** Work to be completed **
Among the records that follow, find each line holding the word "일본형법" and copy it.

** Data for review **
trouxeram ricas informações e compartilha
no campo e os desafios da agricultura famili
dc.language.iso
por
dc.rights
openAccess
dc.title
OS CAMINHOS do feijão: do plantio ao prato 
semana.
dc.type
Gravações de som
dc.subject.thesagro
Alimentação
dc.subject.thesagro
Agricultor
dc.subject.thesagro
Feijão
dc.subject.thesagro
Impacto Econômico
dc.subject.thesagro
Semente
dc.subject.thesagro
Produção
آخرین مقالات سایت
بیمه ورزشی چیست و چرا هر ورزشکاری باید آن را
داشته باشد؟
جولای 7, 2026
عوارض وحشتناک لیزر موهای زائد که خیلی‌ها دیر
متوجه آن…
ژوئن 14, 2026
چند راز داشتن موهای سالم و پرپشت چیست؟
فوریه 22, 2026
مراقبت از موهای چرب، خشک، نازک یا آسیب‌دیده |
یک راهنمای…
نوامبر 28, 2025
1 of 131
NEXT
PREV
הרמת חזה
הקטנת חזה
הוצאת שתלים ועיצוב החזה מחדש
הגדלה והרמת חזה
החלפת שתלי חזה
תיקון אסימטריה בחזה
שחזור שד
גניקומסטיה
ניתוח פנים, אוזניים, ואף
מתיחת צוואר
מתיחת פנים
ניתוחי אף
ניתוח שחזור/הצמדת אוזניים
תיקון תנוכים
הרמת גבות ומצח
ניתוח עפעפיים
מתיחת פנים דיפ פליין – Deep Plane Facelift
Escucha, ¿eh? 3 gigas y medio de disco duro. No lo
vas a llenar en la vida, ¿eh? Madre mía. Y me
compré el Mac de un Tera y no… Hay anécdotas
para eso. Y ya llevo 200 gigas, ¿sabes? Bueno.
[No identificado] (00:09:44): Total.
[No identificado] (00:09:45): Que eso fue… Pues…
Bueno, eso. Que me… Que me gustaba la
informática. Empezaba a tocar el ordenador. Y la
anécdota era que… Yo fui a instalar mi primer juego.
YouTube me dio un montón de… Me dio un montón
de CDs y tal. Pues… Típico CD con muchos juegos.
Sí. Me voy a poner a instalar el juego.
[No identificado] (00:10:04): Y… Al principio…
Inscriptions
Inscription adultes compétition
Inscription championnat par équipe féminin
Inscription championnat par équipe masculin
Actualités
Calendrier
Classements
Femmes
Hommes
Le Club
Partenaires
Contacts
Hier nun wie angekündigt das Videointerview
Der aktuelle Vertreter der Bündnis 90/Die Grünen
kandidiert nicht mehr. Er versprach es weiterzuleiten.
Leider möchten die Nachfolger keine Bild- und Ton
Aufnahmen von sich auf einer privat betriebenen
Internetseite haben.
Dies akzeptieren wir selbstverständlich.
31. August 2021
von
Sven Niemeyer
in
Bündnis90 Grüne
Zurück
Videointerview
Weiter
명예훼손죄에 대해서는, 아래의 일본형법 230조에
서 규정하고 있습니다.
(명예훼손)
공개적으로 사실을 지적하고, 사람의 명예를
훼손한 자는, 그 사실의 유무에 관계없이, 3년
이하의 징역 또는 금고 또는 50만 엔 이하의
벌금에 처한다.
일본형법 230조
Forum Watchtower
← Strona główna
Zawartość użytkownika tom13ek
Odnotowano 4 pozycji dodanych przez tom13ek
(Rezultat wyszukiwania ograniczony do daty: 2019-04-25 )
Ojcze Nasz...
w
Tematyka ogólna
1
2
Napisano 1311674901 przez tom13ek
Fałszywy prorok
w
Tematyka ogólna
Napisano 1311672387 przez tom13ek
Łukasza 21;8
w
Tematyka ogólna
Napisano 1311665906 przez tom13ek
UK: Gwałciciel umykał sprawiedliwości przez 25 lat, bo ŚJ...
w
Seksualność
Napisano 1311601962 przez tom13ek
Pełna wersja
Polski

** Response for this exercise **
명예훼손죄에 대해서는, 아래의 일본형법 230조에
일본형법 230조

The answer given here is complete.